### TEXT UNDER STUDY

Let us have a quick look at why Instagram is struggling with the fear of losing its teenage users, what might have contributed to it, and what it can do to retain its young users.

The Internal Panic of Instagram

When Facebook acquired Instagram for $1 billion back in 2012, it was shocking to many. However, in the years that followed, the visual platform had a rapid growth and became responsible for over $20 billion in the annual revenue of Facebook. One of the biggest reasons for Facebook to acquire Instagram was that it was widely popular among teenagers at the time, and they considered Instagram to be a growth engine for them to reach a younger audience.

The social media landscape has changed drastically since then. There are a lot more platforms that allow their users to create visual content in creative, engaging, and exciting ways. Moreover, the algorithms of Instagram often favor users with sponsored posts and professionally shot and edited images, which made young users become skeptical about the authenticity of the platform. This made them look for alternate visual platforms which felt more authentic to them.

### DATA SEGMENT
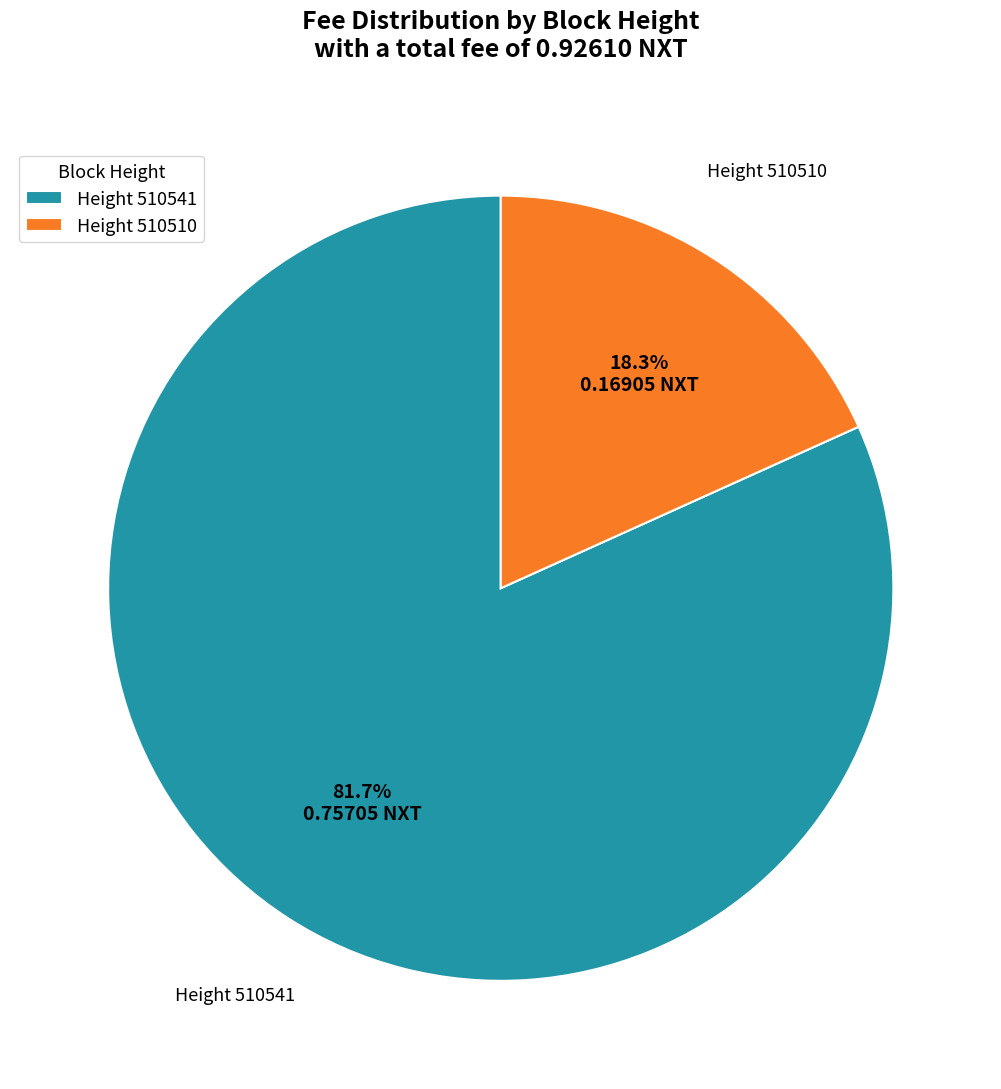

How many slices are in this pie chart?

2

### ACTIVITY
Condense the paragraph of the Instagram article that begins "When Facebook acquired Instagram" into a short bulleted list of its main facts.

### EXPECTED OUTPUT
- Facebook bought Instagram for $1 billion in 2012, a purchase that shocked many.
- Instagram then grew rapidly and came to account for over $20 billion of Facebook's annual revenue.
- A major reason for the purchase was Instagram's wide popularity among teenagers, which Facebook saw as a growth engine for reaching a younger audience.